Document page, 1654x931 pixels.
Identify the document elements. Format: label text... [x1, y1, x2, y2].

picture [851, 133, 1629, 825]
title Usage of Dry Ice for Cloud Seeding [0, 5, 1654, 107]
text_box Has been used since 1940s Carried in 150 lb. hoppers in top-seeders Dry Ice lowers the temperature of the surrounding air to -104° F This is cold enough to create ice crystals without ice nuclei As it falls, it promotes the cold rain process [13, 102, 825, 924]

» **WHAT IS ASKED**
Turn every line of the records above into a numbered list, leaving out blank lines.

» **COMPLETED EXERCISE**
1. Document page, 1654x931 pixels.
2. Identify the document elements. Format: label text... [x1, y1, x2, y2].
3. picture [851, 133, 1629, 825]
4. title Usage of Dry Ice for Cloud Seeding [0, 5, 1654, 107]
5. text_box Has been used since 1940s Carried in 150 lb. hoppers in top-seeders Dry Ice lowers the temperature of the surrounding air to -104° F This is cold enough to create ice crystals without ice nuclei As it falls, it promotes the cold rain process [13, 102, 825, 924]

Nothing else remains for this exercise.